3. Load scoped memory

get_relevant_memory(root="/abs/path/to/repo", intent_id="<intent_id>")

Returns evidence-linked records (asserted facts), trajectories (past workflow runs over these files), and experiences (recurring patterns). Read any stale or contradiction notes before you edit — they flag context that has changed. Memory informs your edit; it never authorizes one.

4. Edit inside the boundary

Make the change — and only inside allowed_files:

- def format_ratio(value, digits=1):
+ def format_ratio(value, digits=2):

If the fix needs a file outside scope, stop. Re-run start_controlled_change with a wider scope instead of silently editing extra files.
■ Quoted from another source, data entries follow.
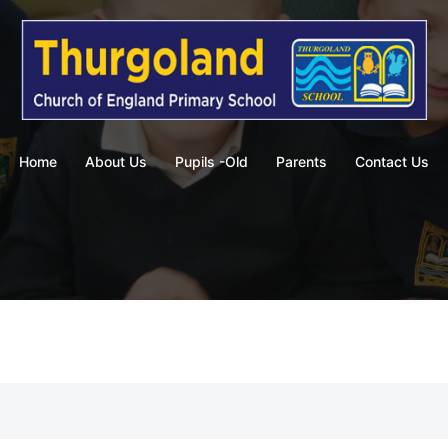
Home
About Us
Pupils -Old
Parents
Contact Us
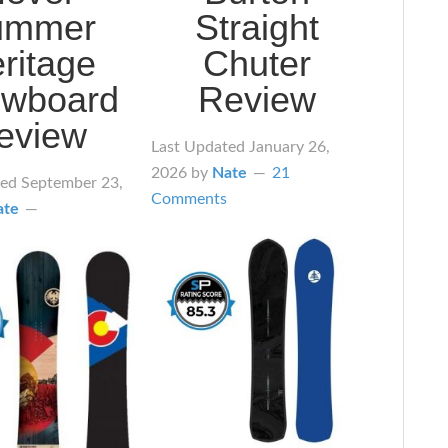
ummer
Straight
ritage
Chuter
wboard
Review
eview
Last Updated
January 26,
2026
by
Nate
21
ted
September 23,
Comments
ate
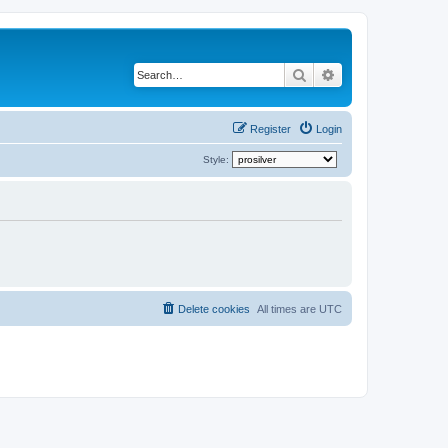
Search
Advanced search
Register
Login
Style:
Delete cookies
All times are
UTC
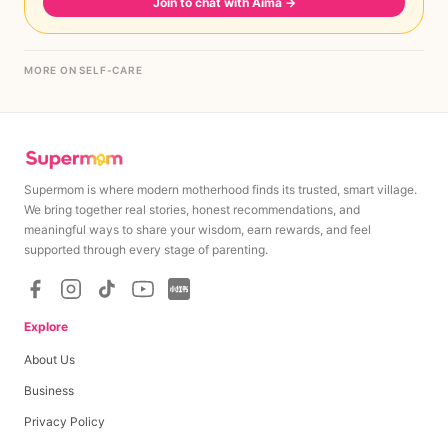
Join to chat with Aima
→
MORE ON SELF-CARE
Supermom is where modern motherhood finds its trusted, smart village.
We bring together real stories, honest recommendations, and
meaningful ways to share your wisdom, earn rewards, and feel
supported through every stage of parenting.
Explore
About Us
Business
Privacy Policy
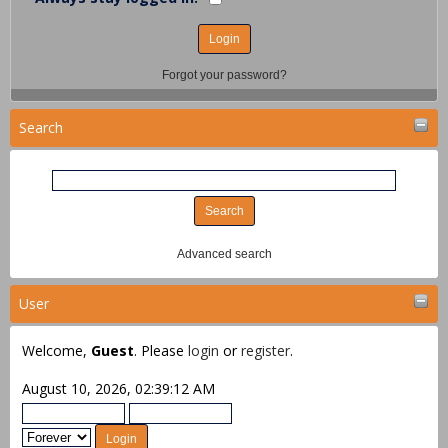
Forgot your password?
Search
Advanced search
User
Welcome,
Guest
. Please
login
or
register
.
August 10, 2026, 02:39:12 AM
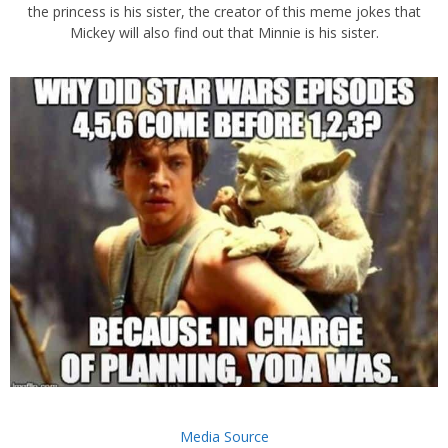
the princess is his sister, the creator of this meme jokes that
Mickey will also find out that Minnie is his sister.
Media Source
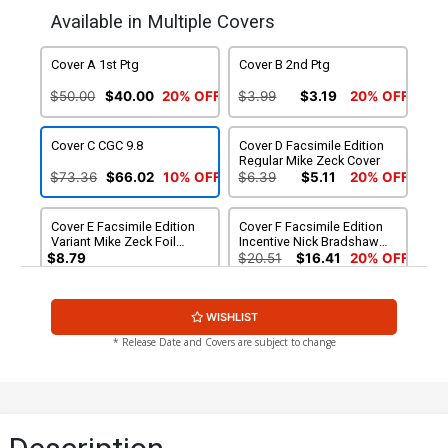
Available in Multiple Covers
Cover A 1st Ptg
Cover B 2nd Ptg
$50.00
$40.00
20% OFF
$3.99
$3.19
20% OFF
Cover C CGC 9.8
Cover D Facsimile Edition
Regular Mike Zeck Cover
$73.36
$66.02
10% OFF
$6.39
$5.11
20% OFF
Cover E Facsimile Edition
Cover F Facsimile Edition
Variant Mike Zeck Foil
Incentive Nick Bradshaw
Cover
Variant Cover
$8.79
$20.51
$16.41
20% OFF
WISHLIST
* Release Date and Covers are subject to change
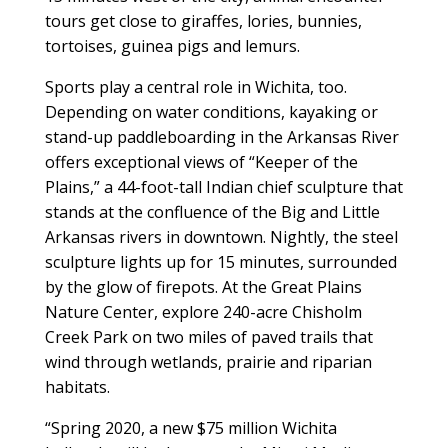
tours get close to giraffes, lories, bunnies,
tortoises, guinea pigs and lemurs.
Sports play a central role in Wichita, too.
Depending on water conditions, kayaking or
stand-up paddleboarding in the Arkansas River
offers exceptional views of “Keeper of the
Plains,” a 44-foot-tall Indian chief sculpture that
stands at the confluence of the Big and Little
Arkansas rivers in downtown. Nightly, the steel
sculpture lights up for 15 minutes, surrounded
by the glow of firepots. At the Great Plains
Nature Center, explore 240-acre Chisholm
Creek Park on two miles of paved trails that
wind through wetlands, prairie and riparian
habitats.
“Spring 2020, a new $75 million Wichita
5. Analyze again — the after-run

analyze_repository(root="/abs/path/to/repo")

For any Python change the controller needs this after run to verify there are no structural regressions. Keep its run_id.

6. Finish — verify and clear

finish_controlled_change(
  intent_id="<intent_id>",
  changed_files=["myapp/formatting.py"],
  after_run_id="<after run_id>",
)

The controller runs hygiene, scope check, and structural verify, builds the patch trail, and on success issues a receipt and clears the intent:

Field Accept when
status accepted (or accepted_with_external_changes)
scope_check.status clean or expanded
intent_cleared true

The completion gate

Do not report the edit as done, verified, or ready until all three hold:

  1. finish returned accepted,
  2. scope_check.status is clean (or expanded), and
  3. intent_cleared is true.

If status is unverified or violated, the intent stays active — follow the next_step hint (often: re-run analyze_repository for a fresh after-run, then finish again on the same intent_id). Never present an unverified patch as finished.